Yesus tidak alergi dan menolak tanda atau mukjizat. Ia bahkan banyak sekali melakukan mukjizat. Namun, Ia mengoreksi pemahaman orang yang keliru terhadap tanda atau mukjizat. Pada zaman dahulu, bukan Musa yang memberikan roti dari sorga.  Bapalah yang telah memberikan itu. Tidak hanya sekali Allah menganugerahkan roti dari sorga. Ia mengulang pekerjaan itu, juga untuk kali ini. Allah tidak hanya memberikan manna di padang gurun bagi Israel. Ia memberikan Anak-Nya sendiri sebagai roti hidup yang turun dari sorga. Allah memberikan Anak-Nya agar dunia memperoleh kehidupan. Roti sorgawi itu diidentifikasikan sebagai Dia yang telah turun dari sorga untuk memberikan hidup kepada dunia. Yesus tidak lagi bicara tentang roti yang diberikan dari sorga, melainkan roti yang turun dari sorga. Roti itu tidak lain adalah diri-Nya sendiri!

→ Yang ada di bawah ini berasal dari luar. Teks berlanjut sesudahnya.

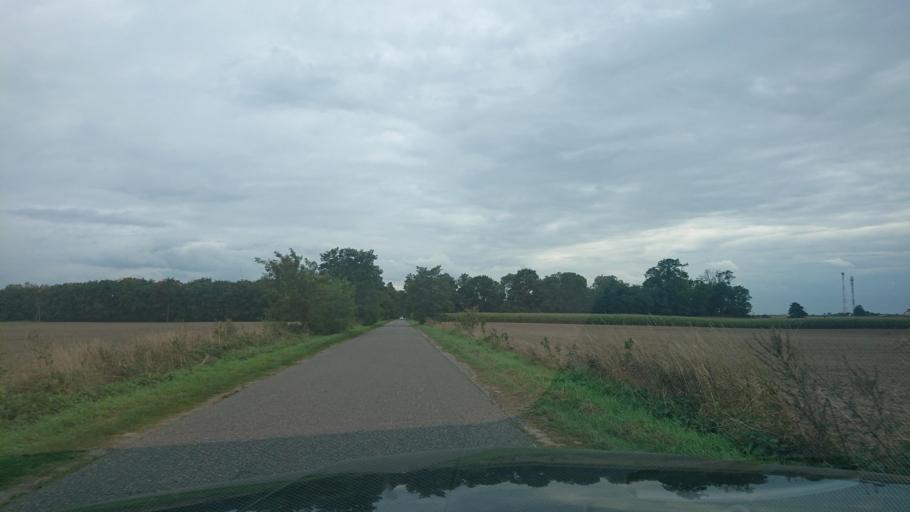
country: PL
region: Greater Poland Voivodeship
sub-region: Powiat gnieznienski
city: Niechanowo
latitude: 52.4599
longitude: 17.6200
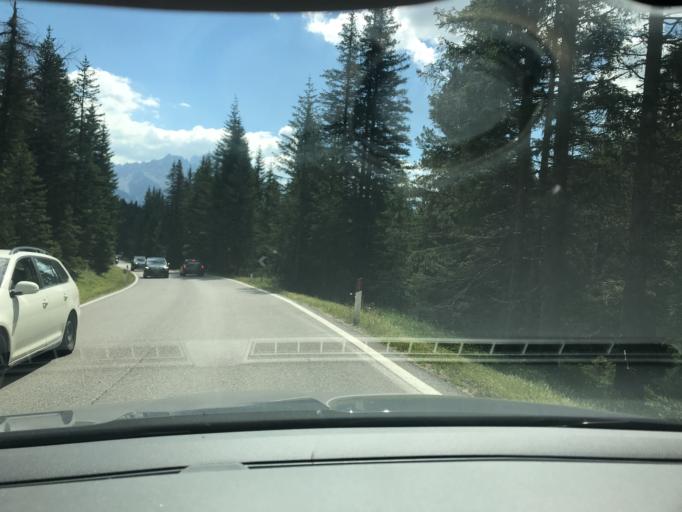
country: IT
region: Veneto
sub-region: Provincia di Belluno
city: Selva di Cadore
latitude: 46.5224
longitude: 12.0613
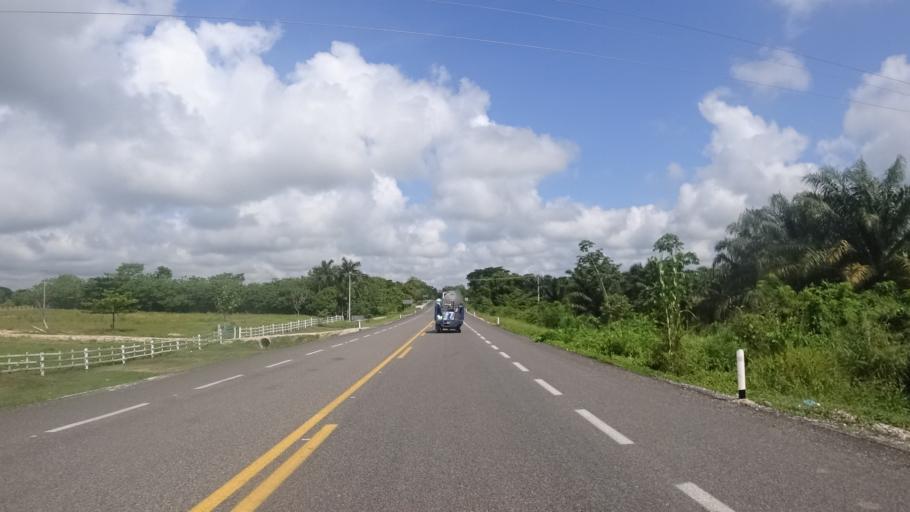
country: MX
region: Chiapas
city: Palenque
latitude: 17.5812
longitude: -92.0319
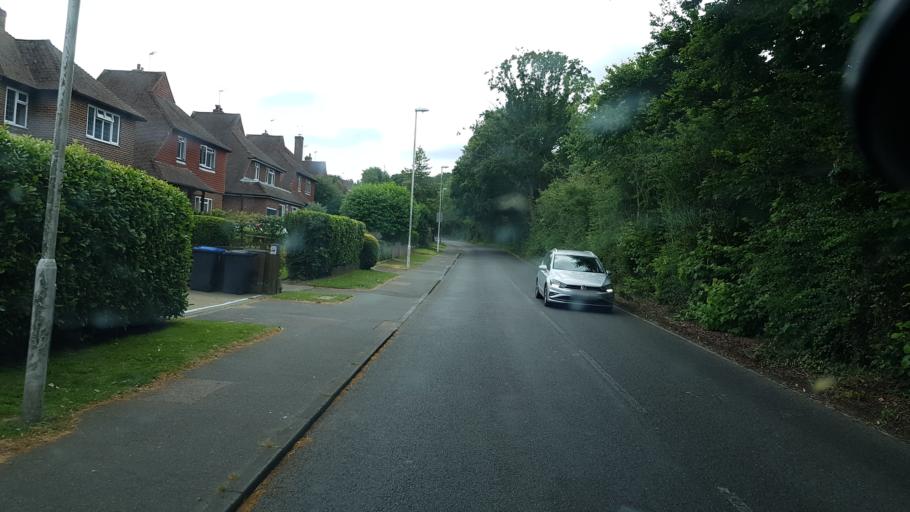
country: GB
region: England
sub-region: Surrey
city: Felbridge
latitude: 51.1318
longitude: -0.0327
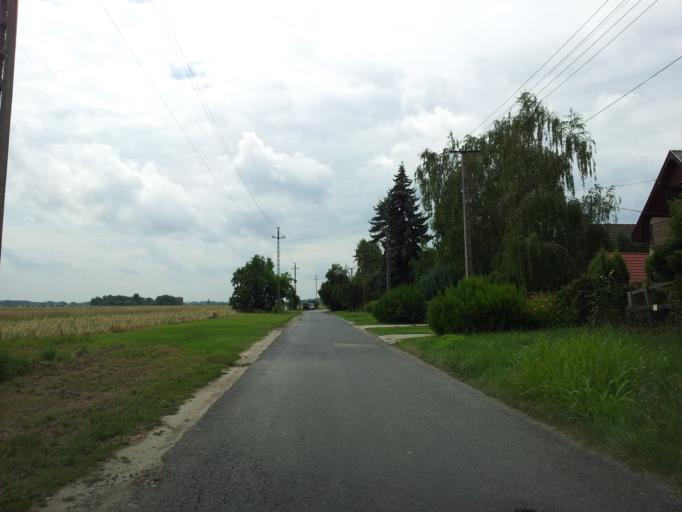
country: HU
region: Pest
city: Rackeve
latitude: 47.1907
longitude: 18.9598
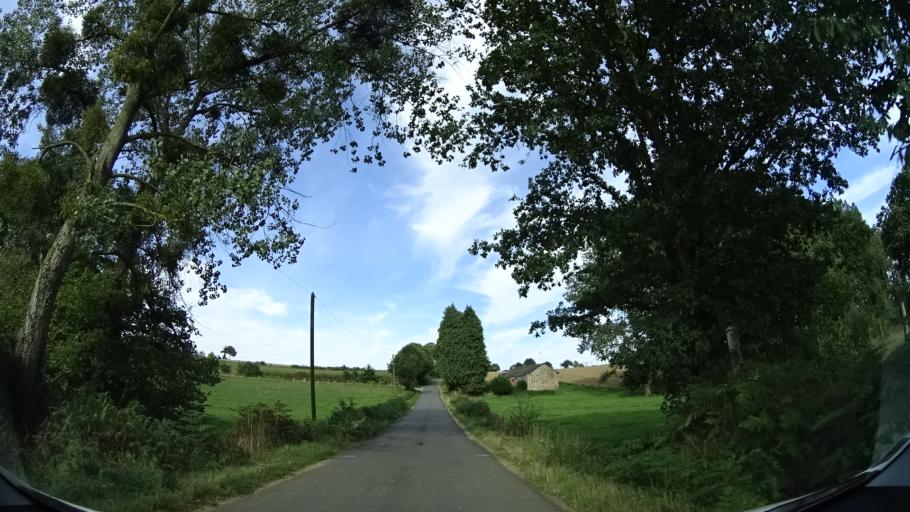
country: FR
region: Brittany
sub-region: Departement d'Ille-et-Vilaine
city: Romagne
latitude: 48.3136
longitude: -1.2861
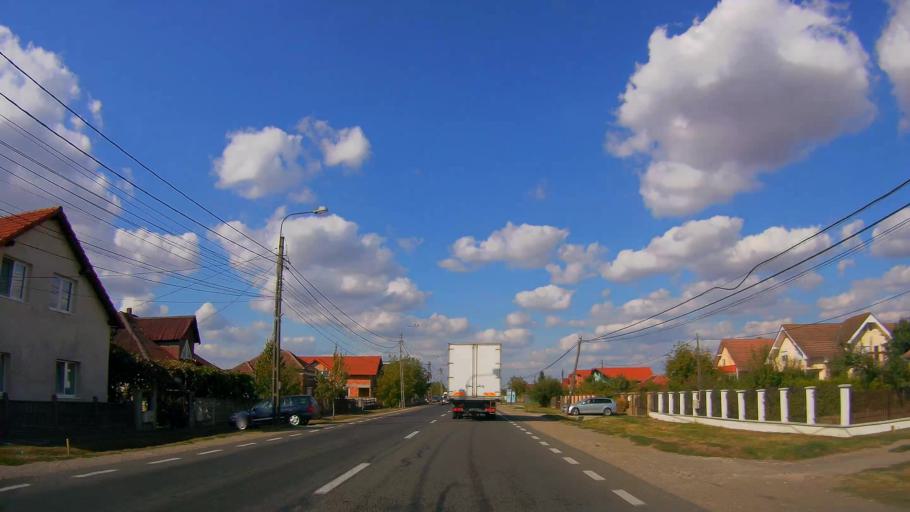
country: RO
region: Satu Mare
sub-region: Oras Ardud
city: Madaras
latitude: 47.7340
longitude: 22.8825
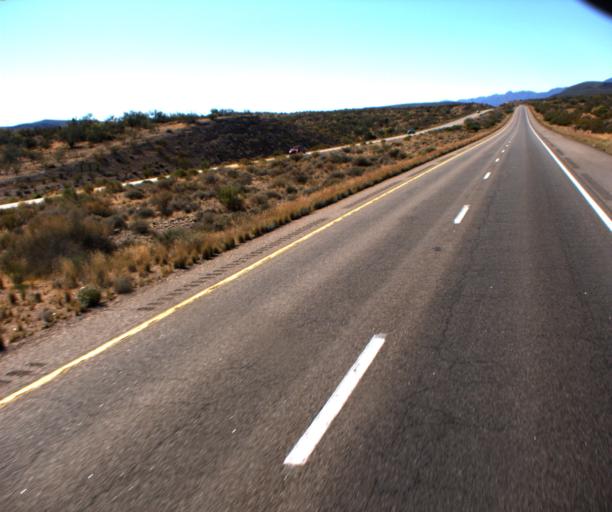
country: US
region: Arizona
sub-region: Yavapai County
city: Bagdad
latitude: 34.6077
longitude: -113.5234
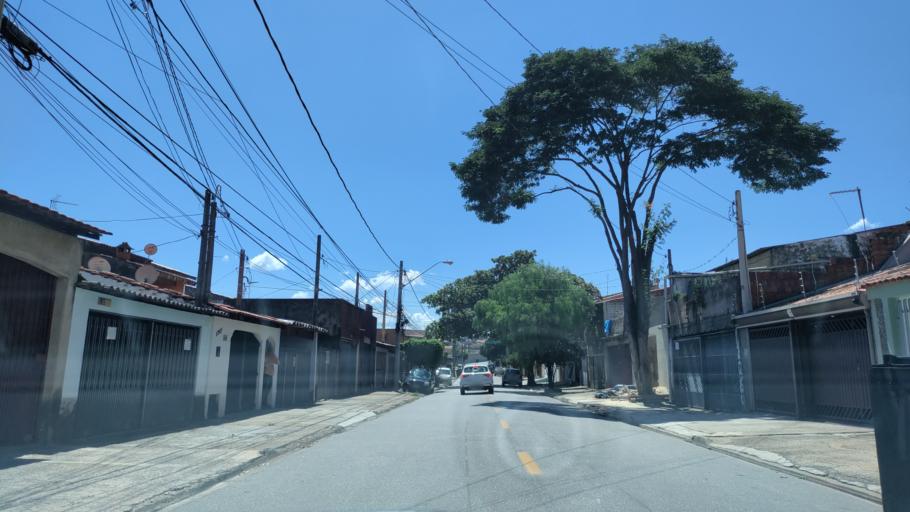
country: BR
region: Sao Paulo
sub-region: Sorocaba
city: Sorocaba
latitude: -23.4673
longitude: -47.4796
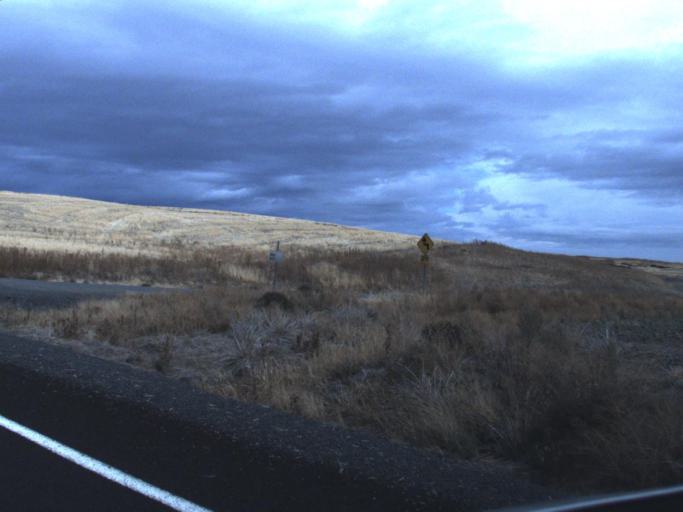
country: US
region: Washington
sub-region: Okanogan County
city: Coulee Dam
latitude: 47.8556
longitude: -118.7177
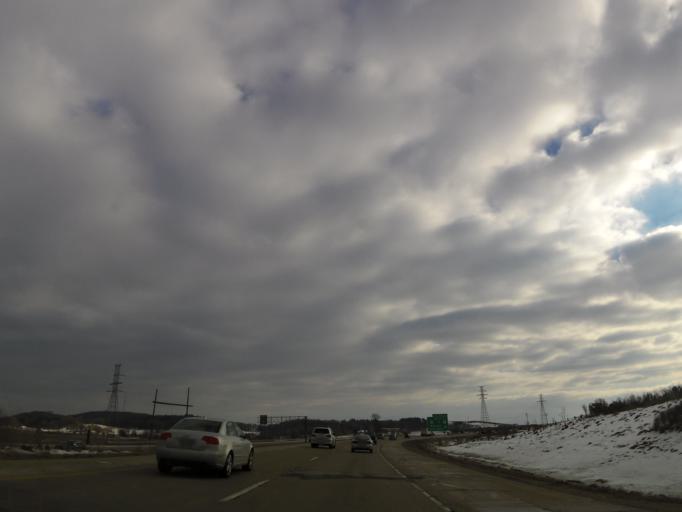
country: US
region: Wisconsin
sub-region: Columbia County
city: Portage
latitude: 43.4960
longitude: -89.4981
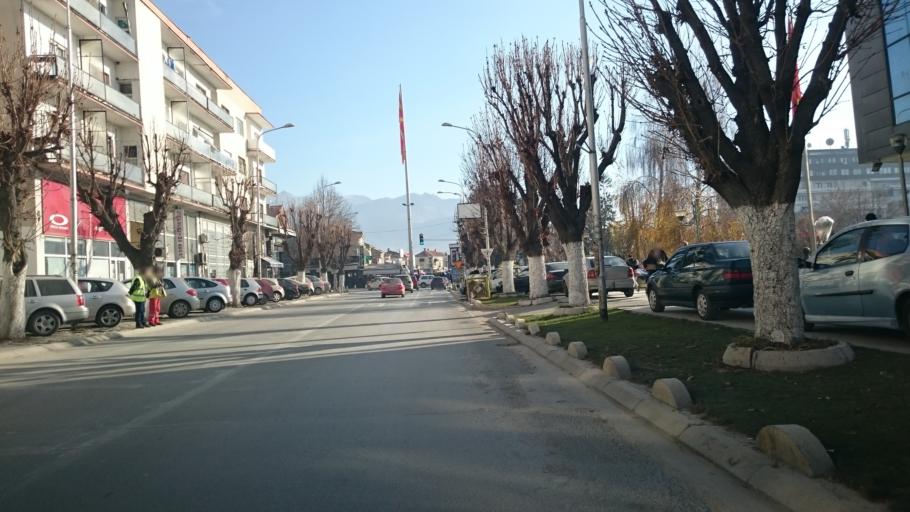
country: MK
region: Prilep
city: Prilep
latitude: 41.3469
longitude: 21.5530
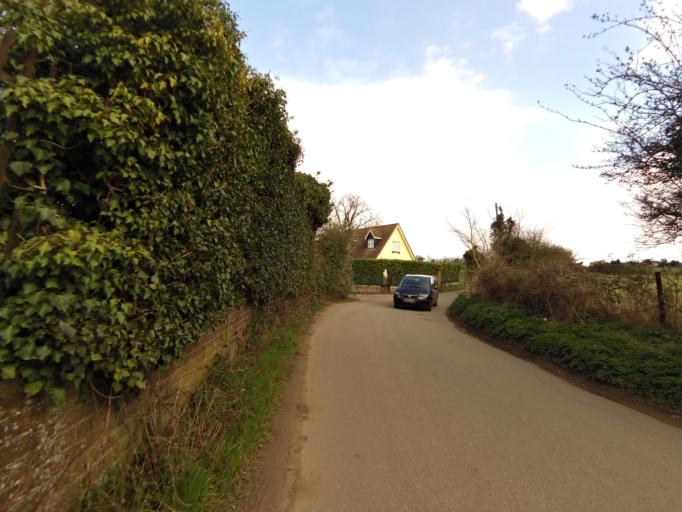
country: GB
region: England
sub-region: Suffolk
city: Ipswich
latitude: 52.0917
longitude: 1.1399
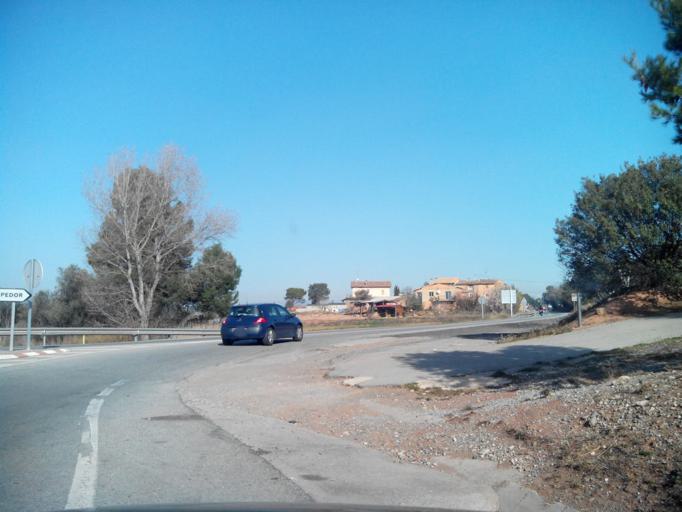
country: ES
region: Catalonia
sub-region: Provincia de Barcelona
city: Sant Fruitos de Bages
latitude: 41.7518
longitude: 1.8413
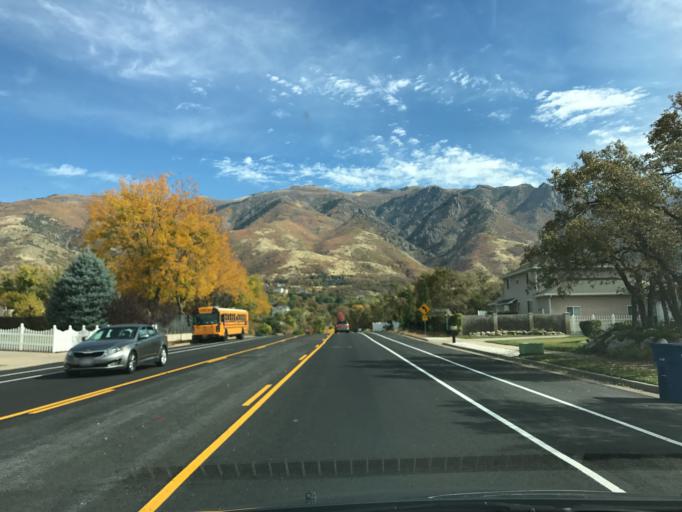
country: US
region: Utah
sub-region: Davis County
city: South Weber
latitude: 41.0891
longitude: -111.9221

Mendengar perkataan itu, orang banyak meminta kepada Yesus untuk memberikan roti itu. "Tuhan berikanlah kami roti senantiasa!" (Yoh.6:34). Sekali lagi para pendengar hanya berpikir tentang kebutuhan fisik, roti seperti yang dinikmati nenek moyang mereka di padang gurun. Permintaan ini sejajar dengan permintaan perempuan Samaria, "Tuhan berikanlah aku air itu supaya aku tidak haus lagi dan tidak perlu datang kemari untuk menimba air."(Yoh.4:15).

Roti dan air itu adalah Yesus sendiri. Dialah yang dapat memberikan makanan dan minuman yang tidak binasa. Yang diperlukan untuk memperoleh "roti" dan "air" itu adalah datang dan percaya kepada-Nya. Menikmati roti sorgawi dan air kehidupan adalah dengan cara mempercayakan diri kepada-Nya. Percaya berarti termasuk di dalamnya mengerjakan apa yang dikehendaki-Nya. Belajar tiap hari, setiap saat mempraktikan apa yang diajarkan-Nya. Sehingga makin-lama, "roti" dan "air" itu menjadi "daging" dan "darah". Artinya, ajaran dan teladan Yesus itu mendarah-daging dan menjadi gaya hidup kita. Selama ajaran dan teladan Yesus belum menjadi gaya dan prilaku keseharian kita, maka sebenarnya kita belum menikmati roti sorgawi dan air kehidupan itu!